I find it funny that three of our five grandsons were Star Wars characters so popular 28 years ago. I can still remember the insanity of diving into big cardboard boxes at Toys R Us grappling for various Star Wars figures along with other nutty moms back in 1982! That is some pretty good staying power! The sun has officially gone down on Halloween 2009! It appears all the grandies had a ball.

Thursday, November 5, 2009

Melancholy Baby


I have been thinking about my mother more than usual lately. This month marks the 6th year anniversary of her death. The first thought that I had this morning when I awakened was that when your mother dies, a big piece of you goes with her. Ironically, she also become a bigger part of you at the exact same time. There is that big hole in your heart, a quiet, sacred place where she will always remain. I often think of the ways that she lead and gently guided and always walked beside me.

I was struck with the feeling that there really cannot be a closer bond than that of mother and child, it is such a special and unique love. I am not saying it is more important than your love for your spouse, I am just saying the unconditional love for our spouse is something we strive for all of our lives and a lot of conditions are placed on that love. There must be trust, fidelity, etc., etc. I like to think in most cases of motherhood, selflessness is just a part of it from the beginning. For a good mother...the babies wants and needs and comfort always come first.

I think the mother/child relationship is the first place in our lives where we can feel and understand what unconditional love really is. It is the first place we get an inkling of how we are loved by God. I know not everyone has this kind of mother or is this kind of mother, but the potential is really there in the mother/child relationship like no other.

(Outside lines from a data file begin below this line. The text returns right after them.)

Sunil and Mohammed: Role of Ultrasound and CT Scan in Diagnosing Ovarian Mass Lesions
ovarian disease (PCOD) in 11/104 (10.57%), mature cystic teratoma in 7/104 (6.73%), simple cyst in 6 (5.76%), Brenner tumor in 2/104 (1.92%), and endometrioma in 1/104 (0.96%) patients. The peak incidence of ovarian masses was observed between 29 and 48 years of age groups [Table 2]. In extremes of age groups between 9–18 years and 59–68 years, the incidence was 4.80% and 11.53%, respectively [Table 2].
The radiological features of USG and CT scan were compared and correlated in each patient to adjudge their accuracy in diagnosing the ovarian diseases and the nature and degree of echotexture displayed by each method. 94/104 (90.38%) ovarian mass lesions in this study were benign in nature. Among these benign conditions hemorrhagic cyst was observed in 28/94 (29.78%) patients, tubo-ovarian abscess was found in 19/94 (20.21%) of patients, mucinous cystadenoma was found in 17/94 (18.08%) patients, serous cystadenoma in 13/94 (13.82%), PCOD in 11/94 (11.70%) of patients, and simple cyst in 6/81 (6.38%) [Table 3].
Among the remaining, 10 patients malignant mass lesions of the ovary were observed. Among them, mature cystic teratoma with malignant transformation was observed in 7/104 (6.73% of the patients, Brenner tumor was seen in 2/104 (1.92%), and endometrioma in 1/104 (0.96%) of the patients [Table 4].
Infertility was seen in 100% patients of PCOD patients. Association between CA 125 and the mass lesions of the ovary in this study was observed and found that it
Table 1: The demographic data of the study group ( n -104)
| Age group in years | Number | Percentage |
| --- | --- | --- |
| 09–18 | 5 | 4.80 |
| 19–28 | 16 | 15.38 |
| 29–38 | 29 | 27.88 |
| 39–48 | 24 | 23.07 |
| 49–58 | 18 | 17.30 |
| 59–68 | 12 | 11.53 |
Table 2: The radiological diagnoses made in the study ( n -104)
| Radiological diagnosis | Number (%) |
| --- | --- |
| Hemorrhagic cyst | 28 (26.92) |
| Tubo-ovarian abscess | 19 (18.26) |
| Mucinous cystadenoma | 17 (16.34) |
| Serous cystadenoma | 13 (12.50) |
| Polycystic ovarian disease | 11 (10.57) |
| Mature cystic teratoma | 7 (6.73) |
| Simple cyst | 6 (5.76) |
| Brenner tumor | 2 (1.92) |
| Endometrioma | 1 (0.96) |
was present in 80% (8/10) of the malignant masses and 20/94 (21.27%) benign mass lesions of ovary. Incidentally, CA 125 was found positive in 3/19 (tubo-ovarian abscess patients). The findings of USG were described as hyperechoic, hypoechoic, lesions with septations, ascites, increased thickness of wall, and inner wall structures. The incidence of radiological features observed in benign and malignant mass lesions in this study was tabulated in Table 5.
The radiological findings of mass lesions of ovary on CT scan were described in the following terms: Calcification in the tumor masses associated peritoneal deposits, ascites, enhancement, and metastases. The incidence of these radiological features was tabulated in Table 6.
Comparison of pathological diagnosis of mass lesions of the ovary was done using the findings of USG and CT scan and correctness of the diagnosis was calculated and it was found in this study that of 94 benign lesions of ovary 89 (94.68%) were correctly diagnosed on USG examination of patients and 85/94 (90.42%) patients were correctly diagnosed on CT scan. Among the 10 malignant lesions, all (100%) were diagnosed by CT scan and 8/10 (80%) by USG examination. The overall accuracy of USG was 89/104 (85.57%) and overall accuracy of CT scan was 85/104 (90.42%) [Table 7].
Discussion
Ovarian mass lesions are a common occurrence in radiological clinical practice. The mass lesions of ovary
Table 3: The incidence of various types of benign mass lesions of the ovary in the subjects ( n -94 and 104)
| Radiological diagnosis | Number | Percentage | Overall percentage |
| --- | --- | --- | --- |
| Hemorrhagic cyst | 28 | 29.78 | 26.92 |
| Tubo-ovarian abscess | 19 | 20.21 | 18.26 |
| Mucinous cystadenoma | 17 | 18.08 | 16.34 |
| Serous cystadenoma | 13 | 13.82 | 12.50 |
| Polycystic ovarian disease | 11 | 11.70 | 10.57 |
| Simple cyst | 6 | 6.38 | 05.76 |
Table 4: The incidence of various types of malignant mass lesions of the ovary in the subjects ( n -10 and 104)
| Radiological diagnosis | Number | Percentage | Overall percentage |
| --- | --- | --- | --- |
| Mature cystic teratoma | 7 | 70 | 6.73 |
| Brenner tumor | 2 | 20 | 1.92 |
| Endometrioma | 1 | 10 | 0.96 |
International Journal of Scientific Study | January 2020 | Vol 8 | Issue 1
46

I am blessed to have a mother that knew and understood this. She was my biggest fan, my confidante, my very special friend and always there for me. In so many ways she truly gave her life for me and I miss her. Often times when I am just feeling melancholy...if I search my soul I find I am either thinking of her or one of our own children and missing them.

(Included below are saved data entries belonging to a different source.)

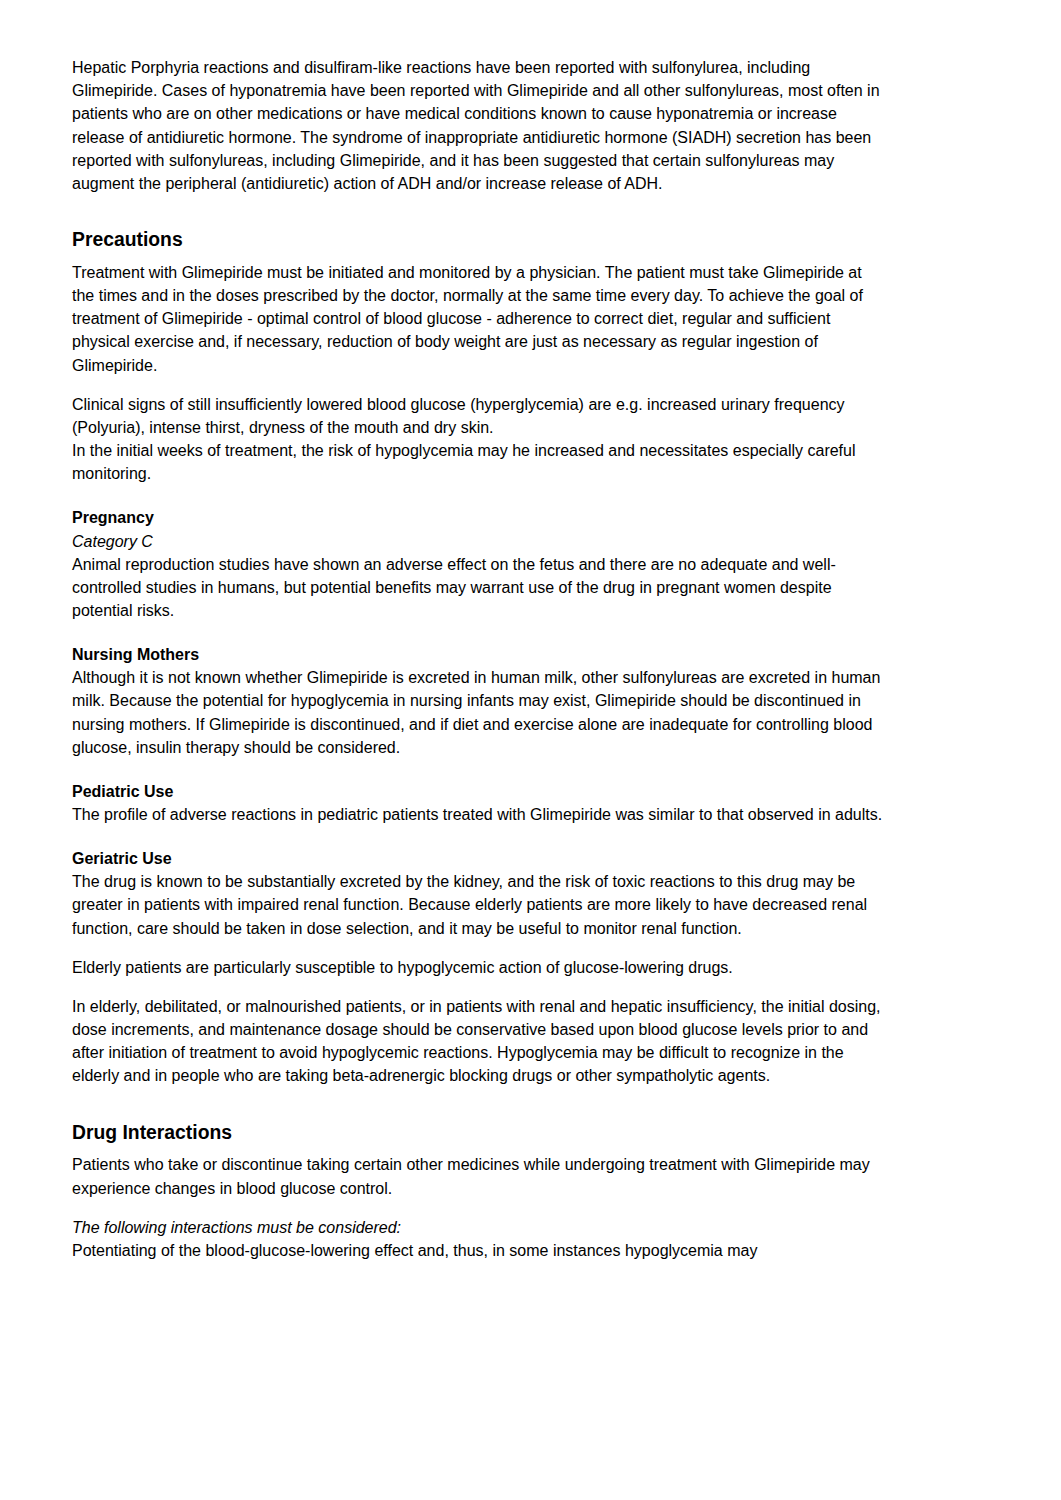Hepatic Porphyria reactions and disulfiram-like reactions have been reported with sulfonylurea, including Glimepiride. Cases of hyponatremia have been reported with Glimepiride and all other sulfonylureas, most often in patients who are on other medications or have medical conditions known to cause hyponatremia or increase release of antidiuretic hormone. The syndrome of inappropriate antidiuretic hormone (SIADH) secretion has been reported with sulfonylureas, including Glimepiride, and it has been suggested that certain sulfonylureas may augment the peripheral (antidiuretic) action of ADH and/or increase release of ADH.
Precautions
Treatment with Glimepiride must be initiated and monitored by a physician. The patient must take Glimepiride at the times and in the doses prescribed by the doctor, normally at the same time every day. To achieve the goal of treatment of Glimepiride - optimal control of blood glucose - adherence to correct diet, regular and sufficient physical exercise and, if necessary, reduction of body weight are just as necessary as regular ingestion of Glimepiride.
Clinical signs of still insufficiently lowered blood glucose (hyperglycemia) are e.g. increased urinary frequency (Polyuria), intense thirst, dryness of the mouth and dry skin.
In the initial weeks of treatment, the risk of hypoglycemia may he increased and necessitates especially careful monitoring.
Pregnancy
Category C
Animal reproduction studies have shown an adverse effect on the fetus and there are no adequate and well-controlled studies in humans, but potential benefits may warrant use of the drug in pregnant women despite potential risks.
Nursing Mothers
Although it is not known whether Glimepiride is excreted in human milk, other sulfonylureas are excreted in human milk. Because the potential for hypoglycemia in nursing infants may exist, Glimepiride should be discontinued in nursing mothers. If Glimepiride is discontinued, and if diet and exercise alone are inadequate for controlling blood glucose, insulin therapy should be considered.
Pediatric Use
The profile of adverse reactions in pediatric patients treated with Glimepiride was similar to that observed in adults.
Geriatric Use
The drug is known to be substantially excreted by the kidney, and the risk of toxic reactions to this drug may be greater in patients with impaired renal function. Because elderly patients are more likely to have decreased renal function, care should be taken in dose selection, and it may be useful to monitor renal function.
Elderly patients are particularly susceptible to hypoglycemic action of glucose-lowering drugs.
In elderly, debilitated, or malnourished patients, or in patients with renal and hepatic insufficiency, the initial dosing, dose increments, and maintenance dosage should be conservative based upon blood glucose levels prior to and after initiation of treatment to avoid hypoglycemic reactions. Hypoglycemia may be difficult to recognize in the elderly and in people who are taking beta-adrenergic blocking drugs or other sympatholytic agents.
Drug Interactions
Patients who take or discontinue taking certain other medicines while undergoing treatment with Glimepiride may experience changes in blood glucose control.
The following interactions must be considered:
Potentiating of the blood-glucose-lowering effect and, thus, in some instances hypoglycemia may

On Sunday we were reading and discussing the last verse in the Old Testament in Sunday School. Here is one of the places where family relationships are put into to their proper perspective. If the hearts of the fathers and the hearts of the children are not turned to each other the earth will be smitten with a curse. I know this verse has various layers of meaning but perhaps we are already seeing some of this 'smiting' in our world right now.

Of course fathers are very important too. The relationship is just as vital, but different. There is just something so cellular about carrying and delivering a baby that makes motherhood so sacred and unique. But even more important than that is the service mothers render to children. Through that service that natural love that is born at the birth grows by leaps and knows no bounds.

I have long recognized that when my mother was old and infirmed and I cared for her that my love for her grew in the same way. Without that service for the 12 years she lived after her brain surgery, I would have never loved her in the ways I do now. I am grateful to our Father in heaven for his plan, for eternal families and for the potential for joy that can be found in each one.

What did you notice as your first thoughts this morning? For me the morning time is a great time of reflection and thought. As soon as the day gets going I tend to just muddle through putting out fires and working on my to do list. But in the morning comes the most clarity of thought in my day. I guess that makes me a lark...rather than a night owl....and a bit of a melancholy baby when thinking about my beloved mother today.

Passed from this life to a better one
on November 15, 2003

Wednesday, November 4, 2009

Halloween Curtain Call

Zach A Star Wars Jedi

Harry Potter AKA Connor

Slugger~Owie~

The Tigress~Aynslee


Piper the Zombie!

Julia the Batty Bat and Chloe the Dragon!

Hazie has been spooked!
Jen and Traci's kids enjoying the festivities.
Hazie is just not havin' it though.

I haven't gotten any photos from Italy
yet but I know both Spencer and Ross
were Star Wars guys this year.
Good job, Mommies!

Miss Jen Cattin' Around!

And that's a wrap for another year on Halloween!